Wednesday, August 5, 2015

So You Want to Work With Animals, Part 2: Oh, My Achin' Bones!

Way back in March, I started this series with a post about POOP!  (By the way, what is it about poop posts that makes them so fun to write?!  Is it just me?  Anyone?)  This one won't be quite as interesting, but it's still a need-to-know if you're looking to get started working with animals on a daily basis.  It's another thing people don't consider when they think about working around a bunch of snuggly puppies and purring kittens.

You will go home in pain.

Like, a lot of pain.

As in, so much pain your doctor might think you have arthritis.  (Yes, that really happened.)

We all know that there is emotional pain involved when you are in rescue...and lots of it.  But that's a post in itself - that is not the pain I'm referring to today.  What I'm referring to is bruises.  Scratches up and down your arms.  A swollen lip from an over-exuberant Lab puppy.  Aching joints.  You get it.  Turns out, working with animals is hard work!
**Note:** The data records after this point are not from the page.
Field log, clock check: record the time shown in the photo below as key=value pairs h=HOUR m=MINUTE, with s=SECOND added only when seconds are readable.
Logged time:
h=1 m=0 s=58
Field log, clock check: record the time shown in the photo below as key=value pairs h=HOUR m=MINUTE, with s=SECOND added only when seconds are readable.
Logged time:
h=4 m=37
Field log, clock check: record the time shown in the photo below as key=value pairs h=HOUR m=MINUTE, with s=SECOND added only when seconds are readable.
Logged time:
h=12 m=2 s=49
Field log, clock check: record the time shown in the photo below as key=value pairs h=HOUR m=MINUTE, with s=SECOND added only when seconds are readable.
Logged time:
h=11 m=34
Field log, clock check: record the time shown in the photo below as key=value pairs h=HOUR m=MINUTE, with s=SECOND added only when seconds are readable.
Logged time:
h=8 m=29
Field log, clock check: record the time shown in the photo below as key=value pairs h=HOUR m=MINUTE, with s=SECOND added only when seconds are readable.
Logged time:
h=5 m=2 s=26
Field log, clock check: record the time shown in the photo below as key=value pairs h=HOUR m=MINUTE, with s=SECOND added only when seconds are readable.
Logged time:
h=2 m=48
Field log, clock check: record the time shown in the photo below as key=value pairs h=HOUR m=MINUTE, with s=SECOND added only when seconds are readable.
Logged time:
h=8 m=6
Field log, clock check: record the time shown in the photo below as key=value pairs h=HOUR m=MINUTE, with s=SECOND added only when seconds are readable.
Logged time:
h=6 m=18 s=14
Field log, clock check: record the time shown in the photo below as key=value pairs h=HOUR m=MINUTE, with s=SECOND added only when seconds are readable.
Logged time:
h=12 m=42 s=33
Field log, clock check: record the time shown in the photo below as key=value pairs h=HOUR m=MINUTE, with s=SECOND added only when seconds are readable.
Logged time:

Who needs the gym?  Kenneling dogs at a shelter was the best exercise I ever got, bar none.  (Was that the right phrase?  I've never actually used that before in real life.)  I had no idea that it could take so much muscle to scrape poop off of a cement floor.  Or carry a full bag of dirty kitty litter to the dumpster.  Or a bag full of frozen poop-sicles!  Those things are heavy!  I had sweat pouring down my face more often than not.  And I probably had feces on my shirt.  Maybe a little on my face too.  It wasn't glamorous, and I went home every day not believing the pain I was in.  It was the good kind of pain, though - the kind that lets you know you've worked hard :)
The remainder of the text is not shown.